Sei l’unico al mondo al quale ho mai mostrato e mai mostrerò i dietro le quinte della gigantesca maschera che porto addosso da una vita, e forse è un po’ anche per quello che sei scappato, alla fine. C’ avevo troppa roba dentro, ti capisco se non ce la facevi a contenerla tutta. Io ogni tanto ancora stravaso, figurati.

Eppure non te lo perdono, capisci, non posso proprio perdonartelo il modo con cui mi hai denudata delle mie corazze per poi lasciarmi lì nuda a prender freddo e pioggia. Mi torna in mente Verlaine, mentre scrivo queste parole, e il suo verso che diceva il pleut dans mon coeur. Ecco, io lo capisco, ‘sto poraccio, lo capisco eccome, ché pure a me so’ un po’ di mesi che mi piove dentro.

Io non lo so cos’è l’amore; ancora non l’ho capito. So che per un po’ di tempo ho creduto che avesse il tuo naso e i tuoi occhi, e che avesse a che fare col guardare the Walking Dead insieme e mangiare pizza su di un letto sfatto dalle lenzuola blu. So per certo che la parte difficile non è trovarsi, col cavolo; ma tenersi.

Tenersi per tutto quello che l’altra persona significa per te, e nonostante tutto. Per il mare, per le onde, per le pizze e le risate.  A volte mi capita di pensare che forse davvero ci siamo conosciuti troppo presto, che ne so. E che forse l’amore non dovrebbe fare rima con la fatica, non dovrebbe diventare un dovere, mai. Ero diventata faticosa ultimamente, lo so, e ancora me lo chiedo perché c’avessi l’anima in fiamme un giorno sì e l’altro pure, e ancora non l’ho capito io, figurati che potevi capirne tu.

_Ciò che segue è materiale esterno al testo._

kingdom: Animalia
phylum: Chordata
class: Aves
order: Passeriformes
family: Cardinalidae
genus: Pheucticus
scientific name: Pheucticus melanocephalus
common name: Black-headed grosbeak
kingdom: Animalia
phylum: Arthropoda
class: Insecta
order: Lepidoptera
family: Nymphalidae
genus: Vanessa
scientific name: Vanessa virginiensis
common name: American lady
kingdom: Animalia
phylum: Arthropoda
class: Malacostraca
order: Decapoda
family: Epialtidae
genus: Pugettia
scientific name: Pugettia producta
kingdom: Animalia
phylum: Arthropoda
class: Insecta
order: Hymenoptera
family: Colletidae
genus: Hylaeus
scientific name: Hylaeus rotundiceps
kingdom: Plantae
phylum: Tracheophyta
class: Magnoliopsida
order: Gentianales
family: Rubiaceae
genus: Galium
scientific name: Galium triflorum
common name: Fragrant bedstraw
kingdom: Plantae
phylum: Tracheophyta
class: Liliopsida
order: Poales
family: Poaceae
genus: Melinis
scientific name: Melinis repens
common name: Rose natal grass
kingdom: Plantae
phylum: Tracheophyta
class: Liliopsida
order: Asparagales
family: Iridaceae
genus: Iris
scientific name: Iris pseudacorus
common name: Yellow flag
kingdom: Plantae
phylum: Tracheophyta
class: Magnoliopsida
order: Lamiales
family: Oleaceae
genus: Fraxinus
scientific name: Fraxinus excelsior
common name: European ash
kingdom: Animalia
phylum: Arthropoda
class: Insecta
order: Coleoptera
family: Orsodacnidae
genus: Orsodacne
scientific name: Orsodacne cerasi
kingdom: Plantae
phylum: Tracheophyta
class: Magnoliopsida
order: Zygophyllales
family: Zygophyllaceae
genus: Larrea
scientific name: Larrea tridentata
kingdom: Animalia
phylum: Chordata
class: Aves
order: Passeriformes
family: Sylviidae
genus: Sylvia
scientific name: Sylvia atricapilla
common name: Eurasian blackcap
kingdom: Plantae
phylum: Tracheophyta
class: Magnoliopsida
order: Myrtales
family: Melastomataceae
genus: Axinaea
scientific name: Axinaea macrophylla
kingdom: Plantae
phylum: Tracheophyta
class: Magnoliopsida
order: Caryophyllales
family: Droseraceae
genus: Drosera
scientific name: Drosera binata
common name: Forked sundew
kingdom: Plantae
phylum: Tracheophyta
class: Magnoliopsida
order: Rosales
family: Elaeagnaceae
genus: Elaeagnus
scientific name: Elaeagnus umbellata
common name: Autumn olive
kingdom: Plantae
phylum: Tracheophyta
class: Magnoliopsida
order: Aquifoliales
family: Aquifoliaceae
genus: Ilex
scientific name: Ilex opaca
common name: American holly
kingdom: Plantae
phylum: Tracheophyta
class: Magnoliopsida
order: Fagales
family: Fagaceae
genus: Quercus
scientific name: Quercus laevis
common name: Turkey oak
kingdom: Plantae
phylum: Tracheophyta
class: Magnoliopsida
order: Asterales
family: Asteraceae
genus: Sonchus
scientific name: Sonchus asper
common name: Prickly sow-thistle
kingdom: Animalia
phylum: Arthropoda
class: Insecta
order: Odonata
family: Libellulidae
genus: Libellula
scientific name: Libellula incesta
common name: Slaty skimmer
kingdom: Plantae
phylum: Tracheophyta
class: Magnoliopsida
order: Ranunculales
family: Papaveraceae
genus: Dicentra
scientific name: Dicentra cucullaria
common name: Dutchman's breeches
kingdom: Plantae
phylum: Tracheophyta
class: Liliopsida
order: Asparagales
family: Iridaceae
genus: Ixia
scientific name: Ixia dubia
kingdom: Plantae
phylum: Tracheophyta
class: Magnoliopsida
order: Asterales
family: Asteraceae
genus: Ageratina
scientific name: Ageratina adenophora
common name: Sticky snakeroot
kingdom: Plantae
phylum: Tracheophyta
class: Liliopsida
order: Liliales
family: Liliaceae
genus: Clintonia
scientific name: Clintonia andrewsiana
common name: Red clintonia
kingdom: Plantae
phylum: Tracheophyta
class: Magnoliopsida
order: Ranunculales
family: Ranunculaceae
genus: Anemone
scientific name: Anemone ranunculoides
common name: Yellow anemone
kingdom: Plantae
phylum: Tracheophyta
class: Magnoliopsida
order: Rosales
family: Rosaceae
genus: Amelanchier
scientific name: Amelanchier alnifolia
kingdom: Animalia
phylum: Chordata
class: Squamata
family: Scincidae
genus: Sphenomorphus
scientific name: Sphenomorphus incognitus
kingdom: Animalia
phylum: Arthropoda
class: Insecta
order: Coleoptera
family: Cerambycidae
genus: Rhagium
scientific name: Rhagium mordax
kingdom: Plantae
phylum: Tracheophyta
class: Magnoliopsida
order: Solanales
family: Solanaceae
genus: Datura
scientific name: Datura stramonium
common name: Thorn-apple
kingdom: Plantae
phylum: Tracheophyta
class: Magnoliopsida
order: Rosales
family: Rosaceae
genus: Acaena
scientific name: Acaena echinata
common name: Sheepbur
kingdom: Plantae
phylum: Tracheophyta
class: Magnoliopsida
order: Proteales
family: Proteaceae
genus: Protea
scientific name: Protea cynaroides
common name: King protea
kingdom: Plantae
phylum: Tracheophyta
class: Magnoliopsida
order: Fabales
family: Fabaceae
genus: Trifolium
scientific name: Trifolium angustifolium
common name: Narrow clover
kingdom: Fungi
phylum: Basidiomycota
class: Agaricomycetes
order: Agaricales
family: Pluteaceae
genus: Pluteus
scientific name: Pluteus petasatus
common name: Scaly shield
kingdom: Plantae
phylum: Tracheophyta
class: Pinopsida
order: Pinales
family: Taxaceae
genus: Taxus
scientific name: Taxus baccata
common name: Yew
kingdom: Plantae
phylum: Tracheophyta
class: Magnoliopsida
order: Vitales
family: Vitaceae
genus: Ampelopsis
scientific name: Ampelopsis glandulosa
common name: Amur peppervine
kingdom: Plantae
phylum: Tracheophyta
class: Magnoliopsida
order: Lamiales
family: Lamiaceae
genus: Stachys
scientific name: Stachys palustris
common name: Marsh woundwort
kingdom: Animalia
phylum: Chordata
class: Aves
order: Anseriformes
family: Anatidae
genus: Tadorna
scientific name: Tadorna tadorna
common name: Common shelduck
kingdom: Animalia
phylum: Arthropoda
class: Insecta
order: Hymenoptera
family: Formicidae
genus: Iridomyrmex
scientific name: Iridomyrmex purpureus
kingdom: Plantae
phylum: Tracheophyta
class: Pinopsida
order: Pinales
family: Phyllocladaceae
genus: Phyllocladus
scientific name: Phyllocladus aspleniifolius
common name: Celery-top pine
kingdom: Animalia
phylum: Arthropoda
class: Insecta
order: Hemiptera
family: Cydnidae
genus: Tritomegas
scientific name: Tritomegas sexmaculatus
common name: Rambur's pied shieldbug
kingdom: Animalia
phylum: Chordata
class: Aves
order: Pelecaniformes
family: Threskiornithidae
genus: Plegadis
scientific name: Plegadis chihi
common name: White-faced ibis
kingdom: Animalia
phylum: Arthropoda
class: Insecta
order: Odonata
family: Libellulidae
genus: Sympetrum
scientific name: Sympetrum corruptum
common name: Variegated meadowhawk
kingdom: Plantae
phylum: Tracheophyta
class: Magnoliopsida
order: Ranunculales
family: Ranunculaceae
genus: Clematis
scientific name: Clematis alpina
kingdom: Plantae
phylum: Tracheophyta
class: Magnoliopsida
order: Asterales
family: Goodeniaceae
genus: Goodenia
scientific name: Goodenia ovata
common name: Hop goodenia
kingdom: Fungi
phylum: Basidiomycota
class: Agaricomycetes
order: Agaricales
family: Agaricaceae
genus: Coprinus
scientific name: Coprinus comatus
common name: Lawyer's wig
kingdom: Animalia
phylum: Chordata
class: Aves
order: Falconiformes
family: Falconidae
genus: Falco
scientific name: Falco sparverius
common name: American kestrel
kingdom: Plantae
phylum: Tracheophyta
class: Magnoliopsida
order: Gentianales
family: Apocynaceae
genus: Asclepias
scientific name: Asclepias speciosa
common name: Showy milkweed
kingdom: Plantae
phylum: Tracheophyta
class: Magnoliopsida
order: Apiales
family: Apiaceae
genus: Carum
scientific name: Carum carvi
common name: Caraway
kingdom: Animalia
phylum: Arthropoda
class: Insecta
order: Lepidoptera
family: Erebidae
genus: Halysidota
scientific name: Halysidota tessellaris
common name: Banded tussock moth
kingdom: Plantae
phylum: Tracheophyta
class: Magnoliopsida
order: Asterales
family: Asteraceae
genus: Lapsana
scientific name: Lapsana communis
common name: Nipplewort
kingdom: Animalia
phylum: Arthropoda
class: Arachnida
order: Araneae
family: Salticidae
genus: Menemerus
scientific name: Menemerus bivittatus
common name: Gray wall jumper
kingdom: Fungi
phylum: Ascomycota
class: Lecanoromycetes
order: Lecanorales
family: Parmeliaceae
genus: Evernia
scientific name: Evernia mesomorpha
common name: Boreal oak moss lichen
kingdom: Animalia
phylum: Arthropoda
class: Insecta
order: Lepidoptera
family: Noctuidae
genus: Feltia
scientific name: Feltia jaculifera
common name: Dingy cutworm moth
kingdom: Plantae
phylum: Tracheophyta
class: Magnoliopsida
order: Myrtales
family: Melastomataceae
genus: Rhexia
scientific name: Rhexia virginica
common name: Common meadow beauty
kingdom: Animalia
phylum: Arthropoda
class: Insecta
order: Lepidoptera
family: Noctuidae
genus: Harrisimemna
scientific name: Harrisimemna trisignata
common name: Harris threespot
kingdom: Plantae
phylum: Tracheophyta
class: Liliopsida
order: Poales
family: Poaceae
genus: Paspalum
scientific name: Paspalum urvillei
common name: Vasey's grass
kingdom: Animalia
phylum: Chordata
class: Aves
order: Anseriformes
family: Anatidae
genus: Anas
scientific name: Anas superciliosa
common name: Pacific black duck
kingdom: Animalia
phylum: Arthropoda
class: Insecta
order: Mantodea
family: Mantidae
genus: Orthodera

Eppure, eppure. Una promessa è una promessa, ricordi?

Mettiamola così: forse la verità vera – anche se è una verità brutta e cattiva, ma si sa, la verità quasi mai è vestita di seta- è che non hai creduto in me quel tanto che bastasse da sapere che il brutto momento sarebbe passato e che sarei tornata, per me e per te, quella che ero.

Però, ti dirò, a me piace di più pensare che forse, invece, tu hai creduto in me – andandotene- molto di più di quanto non facessi io. E adesso, sai, mi sa che tocca proprio di dimostrartelo, che hai fatto bene.

(Però pensaci, ogni tanto, mentre bevi il caffè la mattina in quella casa dai muri ingialliti, pensaci a quanto sarebbe bello se si potesse rinascere ancora una volta, e fare l’orlo ai sorrisi che non abbiamo fatto in tempo a darci.)